By the initiative of the Arbeitskreis für Körpergeschichte (a History of the Body study group), Body Politics is edited by: Hannah Ahlheim (University of Gießen), Peter-Paul Bänziger (University of Basel), Magdalena Beljan (afg berlin), Pascal Eitler (Hannover Medical School), Jens Elberfeld (University of Halle), Andrej Findor (Comenius University of Bratislava), Christian Fritz-Hoffmann (University of Bielefeld), Alexa Geisthövel (Hu Berlin), Henriette Gunkel (Gildsmiths – University of London), Christiane König (University of Cologne), Patrice Ladwig (MPIMMG Göttingen), Nina Mackert (University of Erfurt), Maren Möhring (University of Leipzig), Marcus Otto (GEI Braunschweig), Massimo Perinelli (Rosa Luxemburg Stiftung Berlin), Joseph Ben Prestel (FU Berlin), Katja Sabisch (University of Bochum), Monique Scheer (University of Tübingen), Florian Schleking (University of Cologne), Imke Schmincke (LMU Munich), Olaf Stieglitz (University of Cologne), Heiko Stoff (Hannover Medical School) and Magaly Tornay (University of Zürich).
Scientific advisory board
The editors are supported by the following members of the scientific advisory board: Thomas Alkemeyer (Oldenburg), Ulrike Bergermann (Braunschweig), Gabriele Dietze (Berlin), Franz X. Eder (Vienna), Ute Frevert (Berlin), Christa Hämmerle (Vienna), Heinz-Gerhard Haupt (Bielefeld), Dagmar Herzog (New York), Klaus Hödl (Graz), Sabine Kienitz (Hamburg), Gesa Lindemann (Oldenburg), Thomas Lindenberger (Potsdam), Sabine Maasen (Munich), Jürgen Martschukat (Erfurt), Georg Mein (Luxembourg), Rolf Parr (Duisburg-Essen), Nicolas Pethes (Bochum), Sven Reichardt (Constance), Philipp Sarasin (Zurich), Detlef Siegfried (Copenhagen), Jakob Tanner (Zurich), Jakob Vogel (Paris), Paula-Irene Villa (Munich) and Anne Waldschmidt (Cologne).

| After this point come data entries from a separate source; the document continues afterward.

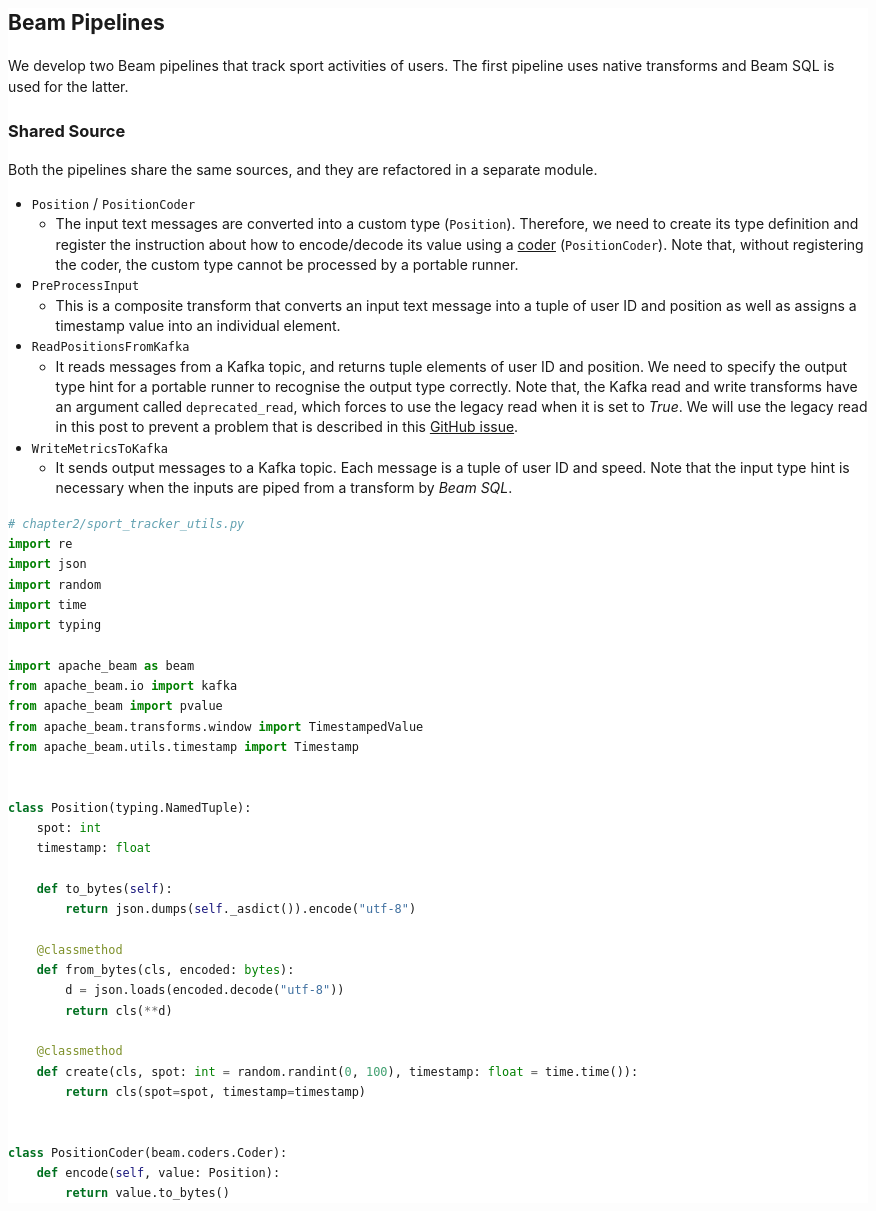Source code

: ## Beam Pipelines

We develop two Beam pipelines that track sport activities of users. The first pipeline uses native transforms and Beam SQL is used for the latter.

### Shared Source

Both the pipelines share the same sources, and they are refactored in a separate module.

* `Position` / `PositionCoder`
    - The input text messages are converted into a custom type (`Position`). Therefore, we need to create its type definition and register the instruction about how to encode/decode its value using a [coder](https://beam.apache.org/documentation/programming-guide/#data-encoding-and-type-safety) (`PositionCoder`). Note that, without registering the coder, the custom type cannot be processed by a portable runner. 
* `PreProcessInput`
    - This is a composite transform that converts an input text message into a tuple of user ID and position as well as assigns a timestamp value into an individual element.
* `ReadPositionsFromKafka`
    - It reads messages from a Kafka topic, and returns tuple elements of user ID and position. We need to specify the output type hint for a portable runner to recognise the output type correctly. Note that, the Kafka read and write transforms have an argument called `deprecated_read`, which forces to use the legacy read when it is set to *True*. We will use the legacy read in this post to prevent a problem that is described in this [GitHub issue](https://github.com/apache/beam/issues/20979).
* `WriteMetricsToKafka`
    - It sends output messages to a Kafka topic. Each message is a tuple of user ID and speed. Note that the input type hint is necessary when the inputs are piped from a transform by *Beam SQL*.

```python
# chapter2/sport_tracker_utils.py
import re
import json
import random
import time
import typing

import apache_beam as beam
from apache_beam.io import kafka
from apache_beam import pvalue
from apache_beam.transforms.window import TimestampedValue
from apache_beam.utils.timestamp import Timestamp


class Position(typing.NamedTuple):
    spot: int
    timestamp: float

    def to_bytes(self):
        return json.dumps(self._asdict()).encode("utf-8")

    @classmethod
    def from_bytes(cls, encoded: bytes):
        d = json.loads(encoded.decode("utf-8"))
        return cls(**d)

    @classmethod
    def create(cls, spot: int = random.randint(0, 100), timestamp: float = time.time()):
        return cls(spot=spot, timestamp=timestamp)


class PositionCoder(beam.coders.Coder):
    def encode(self, value: Position):
        return value.to_bytes()

```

Body Politics’ thematic focus is on the history of the body from the 18th to the 21st century. The current main focus is on Western Europe and North America in the period between 1850 and 2000. An expansion of this regional scope, however, is welcome and intended. We regard the body as a multi-dimensional object of research and as the result of historical transformations: as an effect of social practices, an object of the imagination and of representation, in its discursivity, materiality, and productivity. The body was and is a medium of subjectification as well as the locus of efforts at social hierarchization and, not least, of political conflicts. It is in this comprehensive sense that the title of the journal must be understood: Body Politics.
The history of the body not only changes our view of people, their bodies, and history, it also affects our perceptions of animals and material objects and their purportedly fundamental differentness.
Accordingly, this journal is open to a wide range of research questions and diverse approaches. It presents not only articles from the field of history, but also historical approaches in neighboring fields of literary and media studies as well as cultural and social sciences.
Body Politics welcomes submissions, and we would especially like to encourage younger colleagues to submit articles to our journal. If you are interested, please send us your draft or article by e-mail for review in doc or pdf format. Please also consult our pages concerning announcements, peer-review process, copyright issues and layout. Click here for more information …
Body Politics is published as an online journal two times a year, and in special cases three times per year. All issues focus on specific topics, and the journal collects theoretical and empirical contributions on the topic in two rubrics („perspectives“ and „analysis“). Each issue, however, may offer space for articles beyond the main topic („open section“). Body Politics publishes articles in German or English.
All contributions to the journal have gone through a double-blind peer review process. Click here for more information …
The journal is published free of charge and in open access format. All articles are subject to the Creative-Commons-License CC BY-NC-ND 3.0 (Germany). The copyright of all articles remains with the authors; articles can, in accordance with the license and for non-commercial purposes, be duplicated and be made accessible in any media format. This applies only when correct and full references (including the first publication in Body Politics) are given; no editorial alterations are permitted. Click here to view the license …
The German Research Foundation (DFG) financially supported Body Politics by a three-year start-up funding.